### Cosa produrre
Riporta senza alcuna modifica il passo dell'articolo sul piano regionale dei rifiuti che comincia con "Una iniziativa a" e termina con "città di Aprilia.".

### Testo in esame
/---

Una iniziativa a livello regionale per chiarire gli aspetti del piano rifiuti, alla luce delle nuove modifiche intervenute e che rischiano di stravolgere tutte le indicazioni regionali che imponevano ad ogni Provincia di essere autosufficiente e di chiudere il ciclo dei rifiuti all’interno del proprio Ambito territoriale ottimale. Soprattutto per la città di Aprilia che rischia di convogliare tutti i rifiuti delle altre province, fatta eccezione per Roma.
E’ quanto chiede in una nota il presidente Provinciale di Italia Viva, Vincenzo Giovannini a seguito della pubblicazione della nuova bozza del piano dei rifiuti 2026 -2031, che da apriliano e attento osservatore mette in guardia dai rischi che potrebbero ricadere sulla città di Aprilia.
“Ne abbiamo preso visione – commenta Giovannini – abbiamo notato delle criticità sostanziali che ci preoccupano”. Secondo il presidente provinciale di Italia Viva la nuova pianificazione non prevede più la suddivisione della regione in cinque ambiti, secondo il numero delle province laziali, ma in due grandi macroaree regionali, una per Roma Capitale e l’altra per le altre province.
“Queste due macroaree – osserva Giovannini – devono essere indipendenti e chiudere al loro interno il ciclo dei rifiuti, avendo tutta l’impiantistica necessaria compresi i termovalorizzatori: nella bozza ne sono previsti ben due, uno è quello di Santa Palomba, oramai in fase di autorizzazione, mentre l’altro è quello di San Vittore. Inoltre non possiamo non evidenziare come l’obiettivo di aumentare la differenziata venga posto in coda, mentre le
intenzioni della Giunta, è palese, siano quelle di abbattere i costi di smaltimento raggiungendo l’autosufficienza”.
“Le intenzioni e i principi fondamentali sono condivisibili ma, la criticità più importante – rileva ancora Giovannini – è quella che modifica degli ATO: vogliamo ricordare che la Provincia di Latina era stata anche commissariata in passato, poiché non si era stati in grado di individuare un sito dove far ricadere il deposito di rifiuti che mancava proprio all’Ato Latina al fine di chiudere il ciclo, demandando così la responsabilità alla Regione”.
“Quindi ci chiediamo, cosa accadrà adesso – chiede Giovannini – se occorrerà bloccare tutte le autorizzazioni in essere, se invece sarà necessario elaborare uno studio sull’impiantistica e sulle necessità degli ATO, visto che sono cambiati i riferimenti territoriali. Chi è già autosufficiente dovrà prendersi i rifiuti delle altre Province? La domanda più importante per noi Apriliani: diventeremo il polo dello smaltimento dei rifiuti?”. Italia Viva faremo, ha già attivato i propri consiglieri regionali per mettere a nudo tutti questi interrogativi, fondamentali per la discussione sul piano regionale dei rifiuti”.
A breve Giovannini annuncia anche lo svolgimento di una iniziativa che accenda i riflettori su Aprilia. “Ci sentiamo maggiormente toccati, non abbiamo mai abbassato la guardia e non lo faremo ora”.

\---

### Materiale fornito
/---

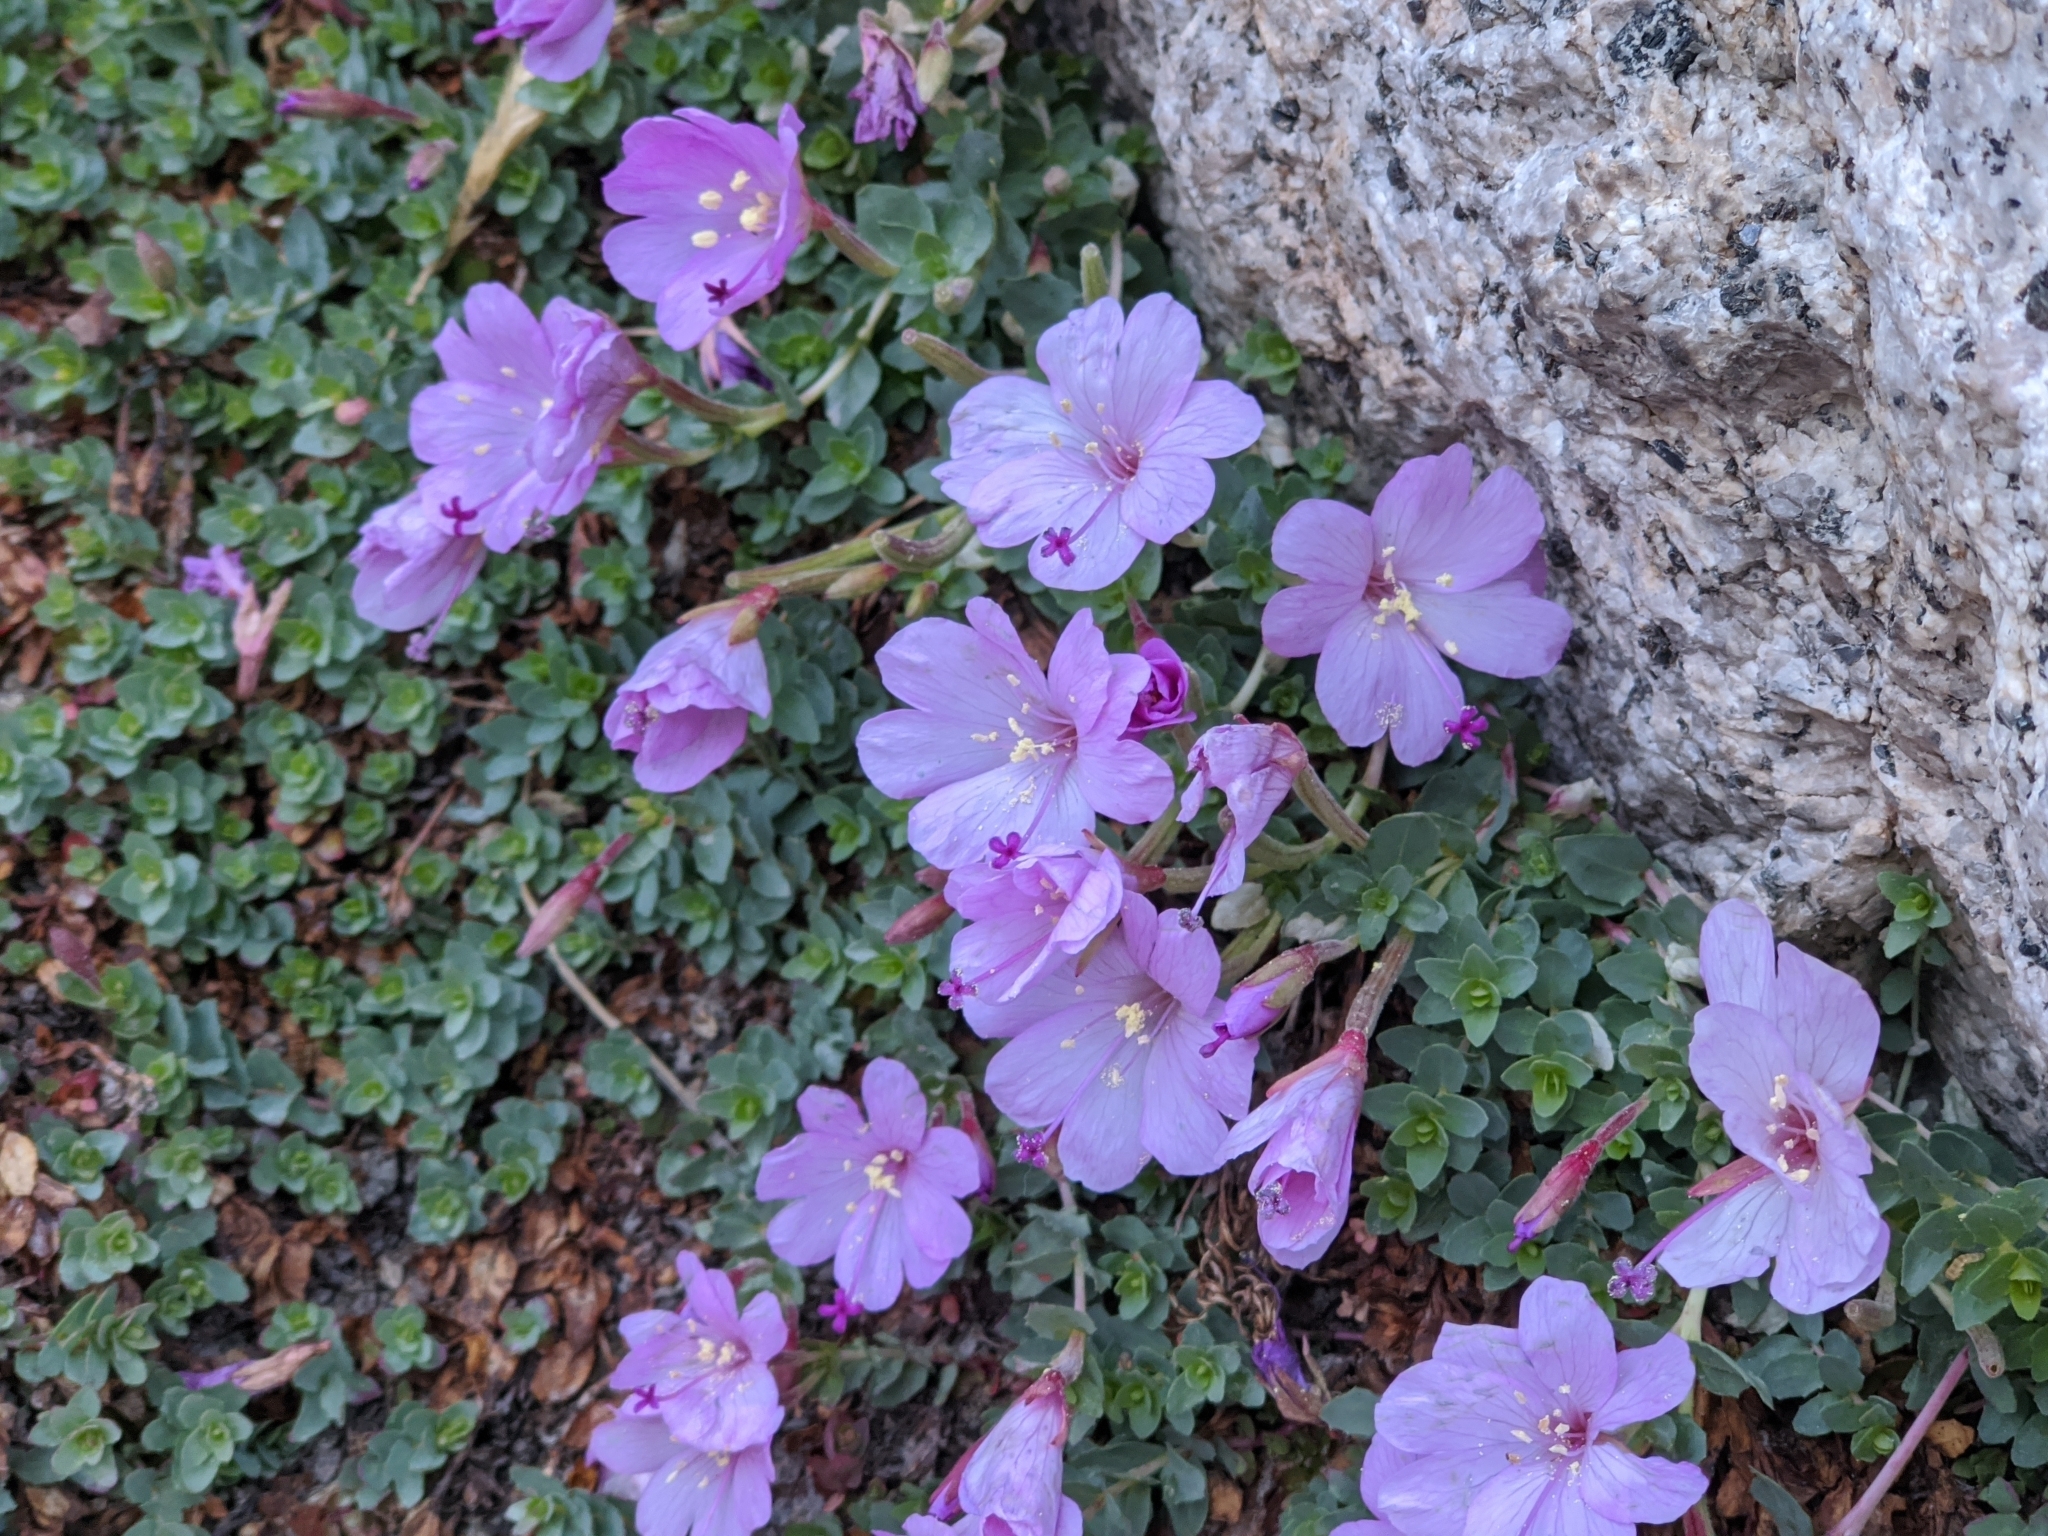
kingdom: Plantae
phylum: Tracheophyta
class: Magnoliopsida
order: Myrtales
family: Onagraceae
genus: Epilobium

\---

### Risposta finale
Una iniziativa a livello regionale per chiarire gli aspetti del piano rifiuti, alla luce delle nuove modifiche intervenute e che rischiano di stravolgere tutte le indicazioni regionali che imponevano ad ogni Provincia di essere autosufficiente e di chiudere il ciclo dei rifiuti all’interno del proprio Ambito territoriale ottimale. Soprattutto per la città di Aprilia che rischia di convogliare tutti i rifiuti delle altre province, fatta eccezione per Roma.
E’ quanto chiede in una nota il presidente Provinciale di Italia Viva, Vincenzo Giovannini a seguito della pubblicazione della nuova bozza del piano dei rifiuti 2026 -2031, che da apriliano e attento osservatore mette in guardia dai rischi che potrebbero ricadere sulla città di Aprilia.